Distribution of co-infection events according to lineage and collection date. a. Co-infected lineage network for all 175 identified co-infection samples. Every dot represents a lineage; the color depth of each lineage is associated with the occurrence number of this lineage in co-infection events. The thickness of the line between dots represents the co-occurrence degree of the linked lineages. b. The number and ratio of co-infection samples varied with time and dominant lineage. c. The co-circulation pattern of SARS-CoV-2 lineages in the United States from January 1 to September 30, 2021, when the B.1.2 lineage was outcompeted by Alpha (B.1.1.7), and that from April 2021 to June 2021, when the Alpha and Gamma lineages were the two major co-existing lineages. Later, from June 2021 onward, the Delta lineage began to outcompete all other lineages. *Data were collected until September 30, 2021.
4. Discussion
Recent studies have confirmed the high reliability of sequencing data in detecting within-host variations [37], [38], [39]. Benefiting from the worldwide rapid accumulation and open sharing of SARS-CoV-2 genomes, the available large-scale genomic dataset offers substantial support in detecting co-infection events even when they are very rare in the population. For most of the SARS-CoV-2–positive samples, whether they were infected by one lineage or by multiple lineages, the pattern of mutations in sequencing data fit well with their lineage-defined feature variations. In particular, we observed that the sum of the frequencies of lineage-unique variations was equal to the average frequencies of their shared variations, demonstrating the co-existence of these lineages within the same sample. Moreover, the epidemiological background of the detected co-infected SARS-CoV-2 samples was highly consistent with the identified lineages for their co-circulations around the sampling locations. The consistency between the hypothesis and observations provides strong evidence for the detected co-infection events.

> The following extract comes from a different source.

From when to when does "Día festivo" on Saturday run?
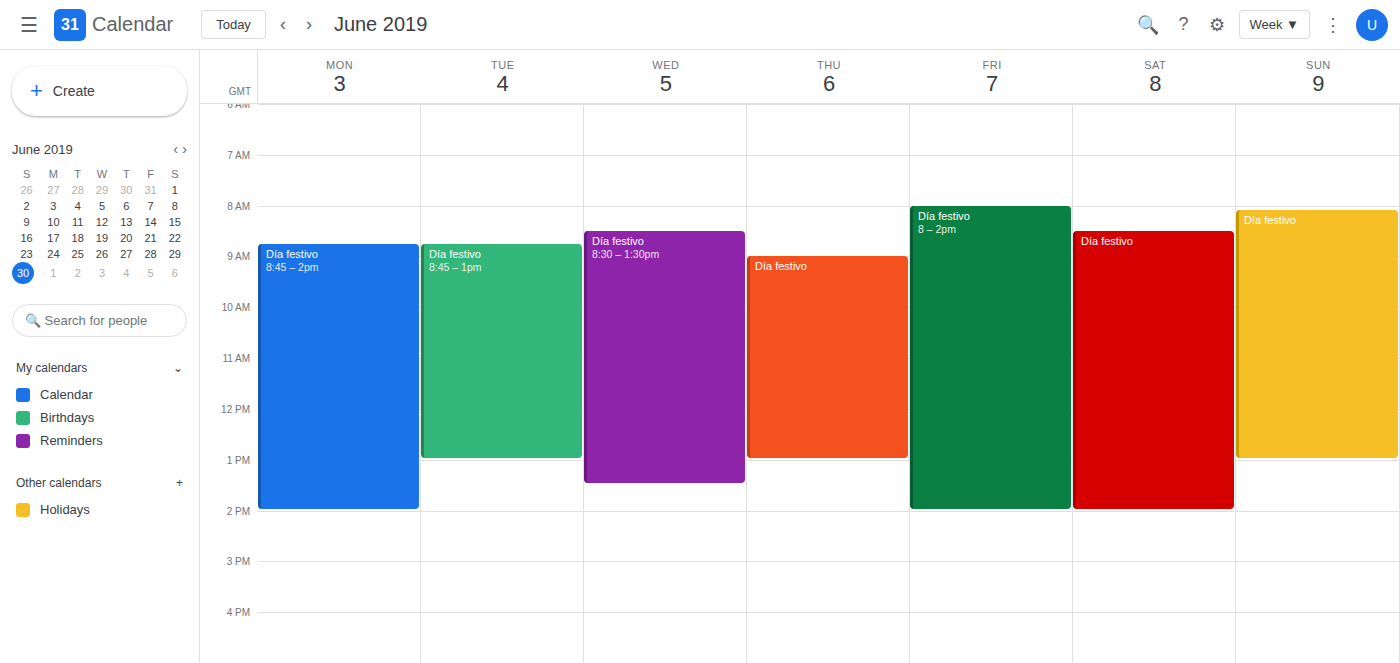
8:30 AM to 2:00 PMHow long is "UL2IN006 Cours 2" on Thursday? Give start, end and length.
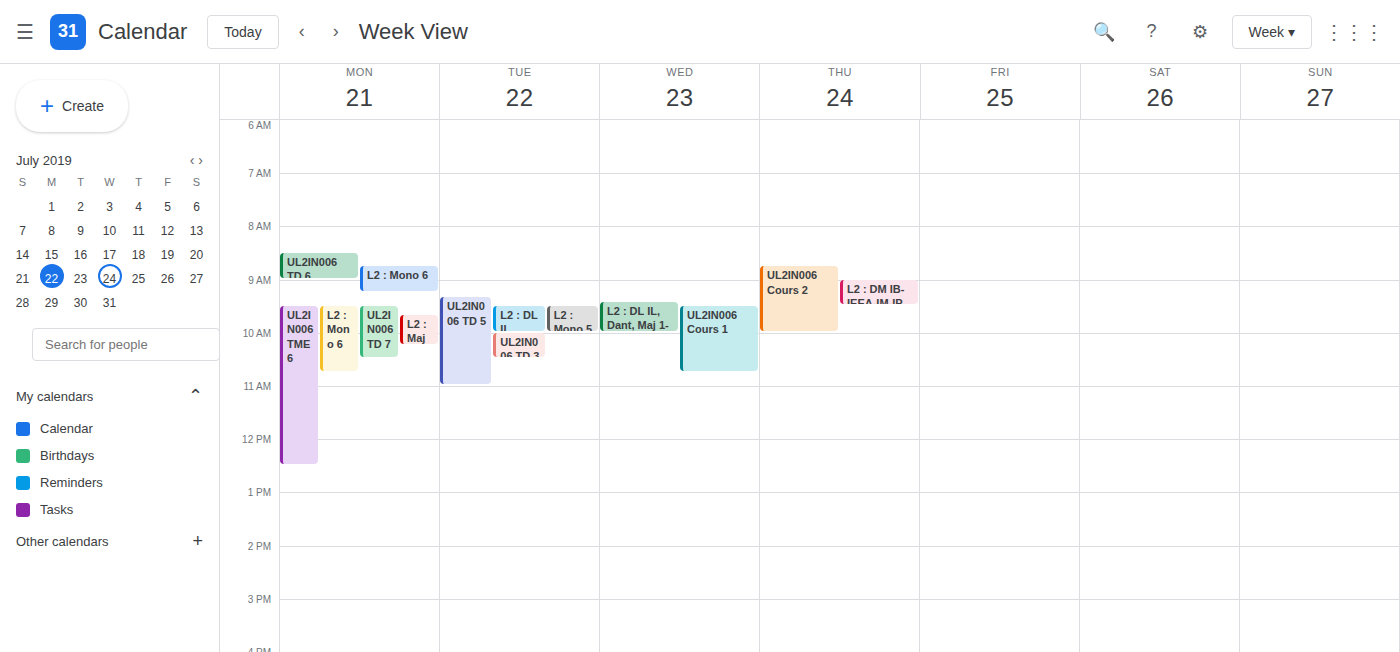
8:45 AM to 10:00 AM, 1 hour 15 minutes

One question to ask is whether we can infer the sources of a co-infection event from its genomic characteristics. When we assigned variations into lineage(s), we found there were always some undetermined variations. Further analysis suggested that these undetermined variations could possibly be used to trace the origins of co-infection events. For instance, in a representative co-infected sample (SRR14812179) with two lineages (Fig. 2C), four undetermined variations—NSP2_T434I, NSP12_M601I, NSP14_A435V, and NS3_K67N—had similar frequencies with the feature variations of the identified Alpha lineage (Fig. 2C). Accordingly, of all the global 4,858,598 viral genomes, only six other viral strains in B.1.526 lineage were detected to possess the above five variations as well. Regarding the source of the six viral strains, all were isolated in Maine, suggesting that the B.1.526 lineage in the co-infected sample might be a regional one. Similarly, four undetermined variations in this co-infected sample were detected to have similar frequencies with feature variations of Alpha (Fig. 2C). After scrutinizing all 4,858,598 viral genomes with the four variations mentioned above, another 395 viral strains could be found. Apparently, different from the situation of the B.1.526 lineage, 28 of all 396 strains with the four undetermined variations were isolated in Maine, while most of the strains with these mutations were isolated in California and Texas, demonstrating a complex introduction of the co-infected Alpha lineage into Maine.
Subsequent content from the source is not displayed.